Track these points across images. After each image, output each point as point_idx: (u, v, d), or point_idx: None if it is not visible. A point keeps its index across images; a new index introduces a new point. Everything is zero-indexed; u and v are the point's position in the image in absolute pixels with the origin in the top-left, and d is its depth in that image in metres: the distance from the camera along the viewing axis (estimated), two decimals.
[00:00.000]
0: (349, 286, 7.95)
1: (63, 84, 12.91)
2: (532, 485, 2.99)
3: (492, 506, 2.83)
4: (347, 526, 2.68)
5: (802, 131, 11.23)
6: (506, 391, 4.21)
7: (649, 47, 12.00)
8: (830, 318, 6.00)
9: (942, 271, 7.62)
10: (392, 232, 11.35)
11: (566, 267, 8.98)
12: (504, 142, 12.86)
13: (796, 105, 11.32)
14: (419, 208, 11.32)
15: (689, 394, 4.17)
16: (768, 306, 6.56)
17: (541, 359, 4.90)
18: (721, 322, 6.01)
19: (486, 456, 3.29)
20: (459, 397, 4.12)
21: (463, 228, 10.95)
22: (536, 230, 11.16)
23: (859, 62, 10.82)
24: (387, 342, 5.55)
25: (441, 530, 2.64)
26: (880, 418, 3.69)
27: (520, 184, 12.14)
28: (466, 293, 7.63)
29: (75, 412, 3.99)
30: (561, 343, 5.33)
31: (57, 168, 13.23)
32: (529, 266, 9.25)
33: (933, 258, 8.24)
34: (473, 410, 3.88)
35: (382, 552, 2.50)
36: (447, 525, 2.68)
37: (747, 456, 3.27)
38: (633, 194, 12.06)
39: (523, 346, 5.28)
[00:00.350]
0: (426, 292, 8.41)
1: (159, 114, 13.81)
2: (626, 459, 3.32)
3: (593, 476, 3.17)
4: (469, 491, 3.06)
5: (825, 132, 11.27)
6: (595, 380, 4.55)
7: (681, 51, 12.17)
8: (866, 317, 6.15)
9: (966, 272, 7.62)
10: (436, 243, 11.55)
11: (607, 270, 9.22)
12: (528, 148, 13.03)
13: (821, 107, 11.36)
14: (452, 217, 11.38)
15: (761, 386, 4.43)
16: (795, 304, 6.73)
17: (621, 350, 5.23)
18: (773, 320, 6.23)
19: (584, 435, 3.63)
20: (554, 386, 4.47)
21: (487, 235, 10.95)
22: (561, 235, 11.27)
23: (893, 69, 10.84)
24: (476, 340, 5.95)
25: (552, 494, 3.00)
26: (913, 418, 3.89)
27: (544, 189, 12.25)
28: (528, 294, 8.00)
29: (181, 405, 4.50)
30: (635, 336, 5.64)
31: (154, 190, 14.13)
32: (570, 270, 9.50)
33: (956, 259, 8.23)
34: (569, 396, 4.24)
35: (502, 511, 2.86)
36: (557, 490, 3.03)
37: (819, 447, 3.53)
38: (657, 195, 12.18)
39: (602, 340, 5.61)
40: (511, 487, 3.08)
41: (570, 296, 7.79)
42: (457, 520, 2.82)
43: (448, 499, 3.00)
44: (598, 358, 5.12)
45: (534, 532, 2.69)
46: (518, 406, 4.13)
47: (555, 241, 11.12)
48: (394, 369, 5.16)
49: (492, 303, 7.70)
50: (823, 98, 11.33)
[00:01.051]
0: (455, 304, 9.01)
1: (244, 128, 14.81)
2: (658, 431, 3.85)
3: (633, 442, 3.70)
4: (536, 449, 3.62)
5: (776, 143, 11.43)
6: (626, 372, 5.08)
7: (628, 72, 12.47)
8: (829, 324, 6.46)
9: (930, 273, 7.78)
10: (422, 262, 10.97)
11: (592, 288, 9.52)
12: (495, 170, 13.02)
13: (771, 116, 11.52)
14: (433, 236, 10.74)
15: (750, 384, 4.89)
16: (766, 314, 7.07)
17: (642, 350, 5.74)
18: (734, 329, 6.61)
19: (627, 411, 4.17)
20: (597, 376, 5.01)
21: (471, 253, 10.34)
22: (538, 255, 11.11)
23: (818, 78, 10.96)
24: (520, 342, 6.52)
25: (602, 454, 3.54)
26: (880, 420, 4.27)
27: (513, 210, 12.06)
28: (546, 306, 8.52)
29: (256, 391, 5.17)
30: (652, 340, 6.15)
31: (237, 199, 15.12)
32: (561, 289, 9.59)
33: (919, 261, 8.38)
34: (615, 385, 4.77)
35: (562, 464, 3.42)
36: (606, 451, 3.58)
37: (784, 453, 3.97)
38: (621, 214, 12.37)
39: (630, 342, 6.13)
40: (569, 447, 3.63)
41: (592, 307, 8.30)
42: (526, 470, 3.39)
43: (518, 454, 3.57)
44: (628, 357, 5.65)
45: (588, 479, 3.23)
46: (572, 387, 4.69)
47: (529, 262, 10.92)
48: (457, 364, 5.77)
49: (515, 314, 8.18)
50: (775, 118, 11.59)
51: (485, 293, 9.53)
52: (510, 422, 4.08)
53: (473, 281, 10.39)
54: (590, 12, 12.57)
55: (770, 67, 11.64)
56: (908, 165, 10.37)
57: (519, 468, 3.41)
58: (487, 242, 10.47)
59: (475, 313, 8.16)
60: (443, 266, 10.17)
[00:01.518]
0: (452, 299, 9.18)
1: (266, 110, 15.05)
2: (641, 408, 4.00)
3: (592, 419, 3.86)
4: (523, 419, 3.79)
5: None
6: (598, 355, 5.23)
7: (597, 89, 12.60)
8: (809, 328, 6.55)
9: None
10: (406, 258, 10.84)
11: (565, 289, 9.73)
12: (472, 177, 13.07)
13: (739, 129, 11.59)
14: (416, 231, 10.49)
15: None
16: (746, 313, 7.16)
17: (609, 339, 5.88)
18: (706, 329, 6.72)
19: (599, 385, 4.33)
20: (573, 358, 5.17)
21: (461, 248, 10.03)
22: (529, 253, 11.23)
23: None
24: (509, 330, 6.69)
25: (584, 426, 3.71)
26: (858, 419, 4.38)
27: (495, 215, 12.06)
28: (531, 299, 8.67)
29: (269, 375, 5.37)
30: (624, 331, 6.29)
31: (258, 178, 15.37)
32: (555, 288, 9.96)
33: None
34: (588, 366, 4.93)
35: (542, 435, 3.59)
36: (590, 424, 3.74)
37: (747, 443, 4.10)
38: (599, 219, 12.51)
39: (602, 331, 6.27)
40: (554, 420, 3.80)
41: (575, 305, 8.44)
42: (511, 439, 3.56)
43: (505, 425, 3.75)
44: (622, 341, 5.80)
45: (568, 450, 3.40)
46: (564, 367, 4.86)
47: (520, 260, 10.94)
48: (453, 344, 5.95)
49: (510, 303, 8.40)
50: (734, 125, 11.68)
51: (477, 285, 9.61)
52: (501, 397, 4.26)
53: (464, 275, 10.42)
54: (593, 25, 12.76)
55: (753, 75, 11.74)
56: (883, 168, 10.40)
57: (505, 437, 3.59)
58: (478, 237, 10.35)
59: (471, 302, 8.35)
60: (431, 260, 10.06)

▬▬▬

**WHAT IS NEEDED**
All of the lines above must be returned exactly as they stand.

**YOUR RESPONSE**
Track these points across images. After each image, output each point as point_idx: (u, v, d), or point_idx: None if it is not visible. A point keeps its index across images; a new index introduces a new point. Everything is zero-indexed; u and v are the point's position in the image in absolute pixels with the origin in the top-left, and d is its depth in that image in metres: the distance from the camera along the viewing axis (estimated), two decimals.
[00:00.000]
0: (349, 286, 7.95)
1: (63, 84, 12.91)
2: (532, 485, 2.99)
3: (492, 506, 2.83)
4: (347, 526, 2.68)
5: (802, 131, 11.23)
6: (506, 391, 4.21)
7: (649, 47, 12.00)
8: (830, 318, 6.00)
9: (942, 271, 7.62)
10: (392, 232, 11.35)
11: (566, 267, 8.98)
12: (504, 142, 12.86)
13: (796, 105, 11.32)
14: (419, 208, 11.32)
15: (689, 394, 4.17)
16: (768, 306, 6.56)
17: (541, 359, 4.90)
18: (721, 322, 6.01)
19: (486, 456, 3.29)
20: (459, 397, 4.12)
21: (463, 228, 10.95)
22: (536, 230, 11.16)
23: (859, 62, 10.82)
24: (387, 342, 5.55)
25: (441, 530, 2.64)
26: (880, 418, 3.69)
27: (520, 184, 12.14)
28: (466, 293, 7.63)
29: (75, 412, 3.99)
30: (561, 343, 5.33)
31: (57, 168, 13.23)
32: (529, 266, 9.25)
33: (933, 258, 8.24)
34: (473, 410, 3.88)
35: (382, 552, 2.50)
36: (447, 525, 2.68)
37: (747, 456, 3.27)
38: (633, 194, 12.06)
39: (523, 346, 5.28)
[00:00.350]
0: (426, 292, 8.41)
1: (159, 114, 13.81)
2: (626, 459, 3.32)
3: (593, 476, 3.17)
4: (469, 491, 3.06)
5: (825, 132, 11.27)
6: (595, 380, 4.55)
7: (681, 51, 12.17)
8: (866, 317, 6.15)
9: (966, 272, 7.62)
10: (436, 243, 11.55)
11: (607, 270, 9.22)
12: (528, 148, 13.03)
13: (821, 107, 11.36)
14: (452, 217, 11.38)
15: (761, 386, 4.43)
16: (795, 304, 6.73)
17: (621, 350, 5.23)
18: (773, 320, 6.23)
19: (584, 435, 3.63)
20: (554, 386, 4.47)
21: (487, 235, 10.95)
22: (561, 235, 11.27)
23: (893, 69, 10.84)
24: (476, 340, 5.95)
25: (552, 494, 3.00)
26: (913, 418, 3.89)
27: (544, 189, 12.25)
28: (528, 294, 8.00)
29: (181, 405, 4.50)
30: (635, 336, 5.64)
31: (154, 190, 14.13)
32: (570, 270, 9.50)
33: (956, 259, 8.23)
34: (569, 396, 4.24)
35: (502, 511, 2.86)
36: (557, 490, 3.03)
37: (819, 447, 3.53)
38: (657, 195, 12.18)
39: (602, 340, 5.61)
40: (511, 487, 3.08)
41: (570, 296, 7.79)
42: (457, 520, 2.82)
43: (448, 499, 3.00)
44: (598, 358, 5.12)
45: (534, 532, 2.69)
46: (518, 406, 4.13)
47: (555, 241, 11.12)
48: (394, 369, 5.16)
49: (492, 303, 7.70)
50: (823, 98, 11.33)
[00:01.051]
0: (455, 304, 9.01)
1: (244, 128, 14.81)
2: (658, 431, 3.85)
3: (633, 442, 3.70)
4: (536, 449, 3.62)
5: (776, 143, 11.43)
6: (626, 372, 5.08)
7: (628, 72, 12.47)
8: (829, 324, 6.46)
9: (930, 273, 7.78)
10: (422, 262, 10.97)
11: (592, 288, 9.52)
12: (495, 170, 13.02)
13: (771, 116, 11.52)
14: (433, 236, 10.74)
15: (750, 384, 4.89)
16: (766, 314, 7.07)
17: (642, 350, 5.74)
18: (734, 329, 6.61)
19: (627, 411, 4.17)
20: (597, 376, 5.01)
21: (471, 253, 10.34)
22: (538, 255, 11.11)
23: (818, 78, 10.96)
24: (520, 342, 6.52)
25: (602, 454, 3.54)
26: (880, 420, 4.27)
27: (513, 210, 12.06)
28: (546, 306, 8.52)
29: (256, 391, 5.17)
30: (652, 340, 6.15)
31: (237, 199, 15.12)
32: (561, 289, 9.59)
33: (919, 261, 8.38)
34: (615, 385, 4.77)
35: (562, 464, 3.42)
36: (606, 451, 3.58)
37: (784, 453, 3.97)
38: (621, 214, 12.37)
39: (630, 342, 6.13)
40: (569, 447, 3.63)
41: (592, 307, 8.30)
42: (526, 470, 3.39)
43: (518, 454, 3.57)
44: (628, 357, 5.65)
45: (588, 479, 3.23)
46: (572, 387, 4.69)
47: (529, 262, 10.92)
48: (457, 364, 5.77)
49: (515, 314, 8.18)
50: (775, 118, 11.59)
51: (485, 293, 9.53)
52: (510, 422, 4.08)
53: (473, 281, 10.39)
54: (590, 12, 12.57)
55: (770, 67, 11.64)
56: (908, 165, 10.37)
57: (519, 468, 3.41)
58: (487, 242, 10.47)
59: (475, 313, 8.16)
60: (443, 266, 10.17)
[00:01.518]
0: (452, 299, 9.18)
1: (266, 110, 15.05)
2: (641, 408, 4.00)
3: (592, 419, 3.86)
4: (523, 419, 3.79)
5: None
6: (598, 355, 5.23)
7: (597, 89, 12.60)
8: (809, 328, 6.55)
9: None
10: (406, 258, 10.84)
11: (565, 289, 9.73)
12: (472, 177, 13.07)
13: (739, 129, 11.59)
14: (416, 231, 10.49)
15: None
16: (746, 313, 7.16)
17: (609, 339, 5.88)
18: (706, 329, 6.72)
19: (599, 385, 4.33)
20: (573, 358, 5.17)
21: (461, 248, 10.03)
22: (529, 253, 11.23)
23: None
24: (509, 330, 6.69)
25: (584, 426, 3.71)
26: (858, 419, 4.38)
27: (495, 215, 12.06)
28: (531, 299, 8.67)
29: (269, 375, 5.37)
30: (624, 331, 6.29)
31: (258, 178, 15.37)
32: (555, 288, 9.96)
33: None
34: (588, 366, 4.93)
35: (542, 435, 3.59)
36: (590, 424, 3.74)
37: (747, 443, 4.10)
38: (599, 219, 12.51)
39: (602, 331, 6.27)
40: (554, 420, 3.80)
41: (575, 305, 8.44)
42: (511, 439, 3.56)
43: (505, 425, 3.75)
44: (622, 341, 5.80)
45: (568, 450, 3.40)
46: (564, 367, 4.86)
47: (520, 260, 10.94)
48: (453, 344, 5.95)
49: (510, 303, 8.40)
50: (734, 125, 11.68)
51: (477, 285, 9.61)
52: (501, 397, 4.26)
53: (464, 275, 10.42)
54: (593, 25, 12.76)
55: (753, 75, 11.74)
56: (883, 168, 10.40)
57: (505, 437, 3.59)
58: (478, 237, 10.35)
59: (471, 302, 8.35)
60: (431, 260, 10.06)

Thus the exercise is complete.